A atenção de hoje fica por conta da decisão da taxa de juros do Federal Reserve. O mercado precifica uma chance de aproximadamente 80% de que o Comitê Federal de Mercado Aberto (FOMC, na sigla em inglês) aumente a taxa dos fundos federais em 25 pontos-base, para 4,75% a 5,00%.
Para entender como o Fed está pensando sobre o sistema financeiro, valerá observar a linguagem do comitê sobre problemas bancários no comunicado e qualquer alteração no tom de Powell em sua coletiva de imprensa na sequência. Adicionalmente, a secretária do Tesouro, Janet Yellen, comparecerá a um subcomitê do Senado hoje para discutir a proposta de orçamento fiscal de 2024 do presidente Joe Biden.
· 02:50 — O difícil equilíbrio
O Federal Reserve tem um ato de equilíbrio difícil de executar hoje. A autoridade monetária precisa considerar tanto sua luta contra a inflação quanto a estabilidade do sistema bancário em sua decisão. A inflação mais recente e outros dados econômicos defendem a continuação do aperto, enquanto a recente turbulência bancária sugere que uma pausa pode ser prudente. Não é uma decisão trivial.
O aperto da política monetária do ano passado ainda não reduziu a inflação para a meta anual de 2% do Fed — o índice de preços ao consumidor de fevereiro subiu 6% em relação ao ano anterior e o mercado de trabalho continua notavelmente forte , não mostrando sinais de uma recessão iminente. Enquanto isso, a rápida mudança nas taxas de juros expôs as fraquezas dos bancos regionais.
Eu entendo que o Fed permanecerá rígido com a inflação ao aumentar as taxas, ao mesmo tempo em que adiciona uma linguagem relativamente mais suave para amenizar as preocupações sobre a situação nos bancos. As autoridades do Fed deixaram claro que estão dependendo de dados e, se for para errar, que seja para o lado de apertar mais a política, em vez de apertar menos. É por aí que caminhamos.
· 03:48 — Os erros do Fed
A volatilidade provocada pela decisão de política monetária do Fed é fruto de nossa era, que vive com a ressaca da exacerbação de liquidez proporcionada desde a crise de 2008. O problema é que, como se não bastasse a situação atípica, temos convivido com inúmeros erros da autoridade monetária, em especial em sua comunicação. Sim, entendo que o momento seja difícil e seja mais fácil criticar do que estar conduzindo o barco. Ainda assim, as verdadeiras lideranças se fazem nas crises. Aliás, o Ocidente vive um momento de falta de líderes diplomáticos e contundentes. Impressiona.

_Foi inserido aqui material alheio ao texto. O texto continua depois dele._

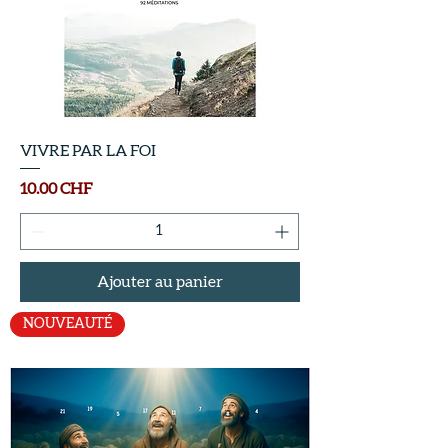
VIVRE PAR LA FOI
Prix
10.00 CHF
Ajouter au panier
NOUVEAUTÉ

De 2021 para cá, vimos o Fed manter a taxa de juros reduzida por muito tempo e agora errando o ritmo do aperto, primeiro ao ancorar as expectativas no IPC (índice de preços ao consumidor) ao invés de no PCE (índice de preços das despesas de consumo pessoal), provocando desdobramentos claros para o grau de confiabilidade do indicador (IPC é menos sensível que o PCE para mudanças no padrão de consumo), e depois ao provocar o mercado colocando na mesa a chance de reacelerar o aperto monetário bem antes da crise dos bancos estourar. Os erros são graves.

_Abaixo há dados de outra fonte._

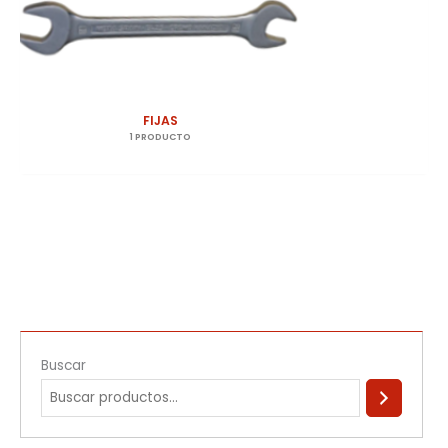
FIJAS
1 PRODUCTO
Buscar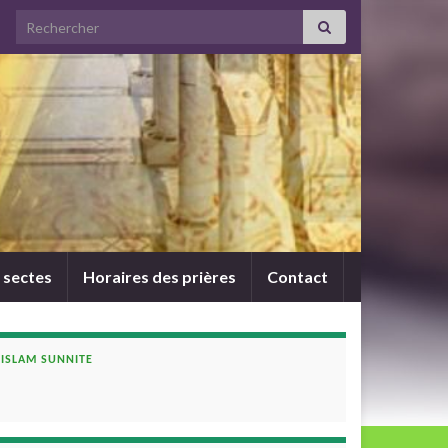
Search for:
 sectes
Horaires des prières
Contact
ISLAM SUNNITE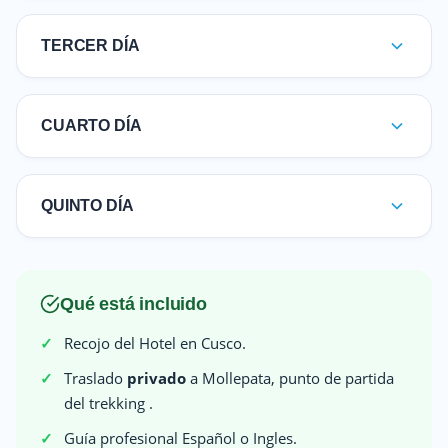
TERCER DÍA
CUARTO DÍA
QUINTO DÍA
Qué está incluido
Recojo del Hotel en Cusco.
Traslado
privado
a Mollepata, punto de partida
del trekking .
Guía profesional Español o Ingles.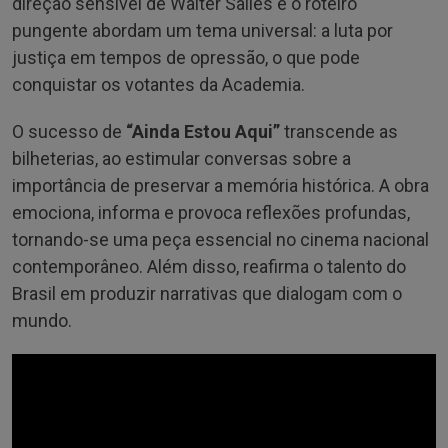
direção sensível de Walter Salles e o roteiro
pungente abordam um tema universal: a luta por
justiça em tempos de opressão, o que pode
conquistar os votantes da Academia.
O sucesso de
“Ainda Estou Aqui”
transcende as
bilheterias, ao estimular conversas sobre a
importância de preservar a memória histórica. A obra
emociona, informa e provoca reflexões profundas,
tornando-se uma peça essencial no cinema nacional
contemporâneo. Além disso, reafirma o talento do
Brasil em produzir narrativas que dialogam com o
mundo.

· 04:26 — E o fornecimento de petróleo russo?
A Rússia ultrapassou a Arábia Saudita e se tornou o principal fornecedor de petróleo da China, de acordo com dados alfandegários do governo, com importações aumentando 23,8%, para 1,94 milhão de barris por dia, nos primeiros dois meses de 2023. Isso pode ajudar a lançar alguma luz sobre a visita de Xi Jinping a Moscou nesta semana. Antes da visita, Putin expressou vontade de discutir o plano de paz chinês.
Notadamente, o petróleo russo vem sendo comprado com grande desconto pelos chineses por conta das sanções ocidentais. O comércio geral entre os dois países também disparou desde a invasão da Ucrânia, à medida que os dois países constroem a chamada “parceria sem limites” proclamada nas Olimpíadas de Pequim em 2022. A China se aproveita da fraqueza russa e exerce dominação sobre o vizinho.